Dann muss Zürich darauf hoffen, dass der Bundesrat den möglichen Auftritt des türkischen Aussenministers verbietet?
Grundsätzlich ja. Um die Interessen der Schweiz zu wahren, kann der Bundesrat gestützt auf die Bundesverfassung Verordnungen und Verfügungen erlassen und so ausnahmsweise zum Beispiel auch politische Reden verbieten. Dies steht allerdings im Spannungsfeld zur Meinungsäusserungs- und Versammlungsfreiheit. Deshalb hat der Bundesrat bislang auch meist nur Auftritte von Hasspredigern verboten – und nicht jene von ausländischen Regierungs- oder Parlamentsmitgliedern. Ein Verbot des Auftritts des türkischen Aussenministers hätte wohl aussenpolitische Konsequenzen. 

Könnte die Türkei gegen ein allfälliges Verbot Beschwerde einlegen?
Schwierige Frage. Einerseits nein, da Beschwerden gegen Verfügungen des Bundesrats ans Bundesverwaltungs- und Bundesgericht unter anderem auf dem Gebiet der inneren Sicherheit und der auswärtigen Angelegenheiten nicht zulässig sind. Aber es gibt die Ausnahme für die Zulässigkeit, wenn das Völkerrecht einen Anspruch auf gerichtliche Beurteilung einräumt. Das ist nach der Europäischen Menschenrechtskonvention der Fall, wenn es sich um behauptete Grundrechtsverletzungen handelt. Dasselbe gewährleistet ungefähr im gleichen Umfang auch die sogenannte Rechtsweggarantie der Bundesverfassung.

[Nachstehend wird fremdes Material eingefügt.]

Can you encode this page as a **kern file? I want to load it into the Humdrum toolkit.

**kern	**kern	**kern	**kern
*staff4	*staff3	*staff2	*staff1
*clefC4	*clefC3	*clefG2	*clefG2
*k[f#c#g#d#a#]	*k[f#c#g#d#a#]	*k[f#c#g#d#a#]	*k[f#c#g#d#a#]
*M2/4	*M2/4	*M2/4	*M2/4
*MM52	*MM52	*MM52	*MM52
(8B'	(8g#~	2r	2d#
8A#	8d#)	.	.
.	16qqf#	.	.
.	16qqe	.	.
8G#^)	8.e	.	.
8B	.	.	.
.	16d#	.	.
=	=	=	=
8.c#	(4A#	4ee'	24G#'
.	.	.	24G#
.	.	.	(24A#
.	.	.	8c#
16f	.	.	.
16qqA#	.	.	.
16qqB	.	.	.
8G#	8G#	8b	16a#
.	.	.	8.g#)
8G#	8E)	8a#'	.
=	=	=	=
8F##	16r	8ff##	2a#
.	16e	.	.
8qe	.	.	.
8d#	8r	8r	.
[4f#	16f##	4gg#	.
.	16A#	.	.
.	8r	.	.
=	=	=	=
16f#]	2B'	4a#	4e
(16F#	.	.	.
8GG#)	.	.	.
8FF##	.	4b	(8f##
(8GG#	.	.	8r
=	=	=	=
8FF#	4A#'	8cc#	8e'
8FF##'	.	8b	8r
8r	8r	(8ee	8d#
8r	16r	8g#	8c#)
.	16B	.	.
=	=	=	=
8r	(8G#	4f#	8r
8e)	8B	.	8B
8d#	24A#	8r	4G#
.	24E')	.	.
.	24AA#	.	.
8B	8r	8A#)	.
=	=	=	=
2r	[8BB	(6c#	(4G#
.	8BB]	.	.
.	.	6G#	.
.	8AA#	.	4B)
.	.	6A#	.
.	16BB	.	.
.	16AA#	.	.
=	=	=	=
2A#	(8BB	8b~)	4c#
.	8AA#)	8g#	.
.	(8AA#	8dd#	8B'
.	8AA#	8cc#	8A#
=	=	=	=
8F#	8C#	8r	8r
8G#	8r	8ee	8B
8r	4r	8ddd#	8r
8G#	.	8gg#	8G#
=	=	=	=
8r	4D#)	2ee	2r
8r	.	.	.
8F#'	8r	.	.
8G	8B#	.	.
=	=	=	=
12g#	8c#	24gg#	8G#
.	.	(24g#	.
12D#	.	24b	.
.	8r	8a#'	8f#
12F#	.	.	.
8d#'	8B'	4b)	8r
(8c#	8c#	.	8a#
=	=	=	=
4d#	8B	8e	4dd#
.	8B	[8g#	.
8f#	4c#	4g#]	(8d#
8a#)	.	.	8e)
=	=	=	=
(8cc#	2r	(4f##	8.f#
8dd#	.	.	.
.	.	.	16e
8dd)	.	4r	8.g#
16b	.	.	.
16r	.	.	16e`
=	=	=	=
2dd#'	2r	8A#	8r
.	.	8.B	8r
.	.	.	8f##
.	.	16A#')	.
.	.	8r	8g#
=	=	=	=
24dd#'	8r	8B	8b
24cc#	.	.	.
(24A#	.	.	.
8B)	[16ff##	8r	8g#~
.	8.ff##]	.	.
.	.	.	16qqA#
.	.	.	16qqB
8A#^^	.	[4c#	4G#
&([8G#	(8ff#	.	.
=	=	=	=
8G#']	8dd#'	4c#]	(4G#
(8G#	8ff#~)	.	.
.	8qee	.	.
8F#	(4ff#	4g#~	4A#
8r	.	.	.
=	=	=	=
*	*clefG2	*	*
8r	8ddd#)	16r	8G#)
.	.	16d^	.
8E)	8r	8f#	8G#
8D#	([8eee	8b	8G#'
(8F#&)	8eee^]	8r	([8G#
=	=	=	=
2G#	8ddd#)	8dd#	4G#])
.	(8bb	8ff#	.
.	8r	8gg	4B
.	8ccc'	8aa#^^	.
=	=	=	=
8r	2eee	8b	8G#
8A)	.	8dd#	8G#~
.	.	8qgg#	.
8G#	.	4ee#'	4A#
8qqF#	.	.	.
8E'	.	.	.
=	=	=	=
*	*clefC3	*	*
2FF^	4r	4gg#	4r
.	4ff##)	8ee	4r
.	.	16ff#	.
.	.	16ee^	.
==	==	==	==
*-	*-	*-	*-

Ein Vorstoss verlangt, dass Auftritte ausländischer Redner in der Schweiz wieder bewilligungspflichtig werden sollen. Eine gute Idee?
Ich denke nicht. Das könnte leicht zu einer Zensur werden. Eine solche stünde der Meinungsäusserungsfreiheit direkt entgegen. Allerdings sollte man prüfen, ob es allenfalls neue gesetzliche Grundlagen bräuchte, welche die politische Einflussnahme – auf mannigfachem Wegen – von ausländischen Staaten in der Schweiz regeln.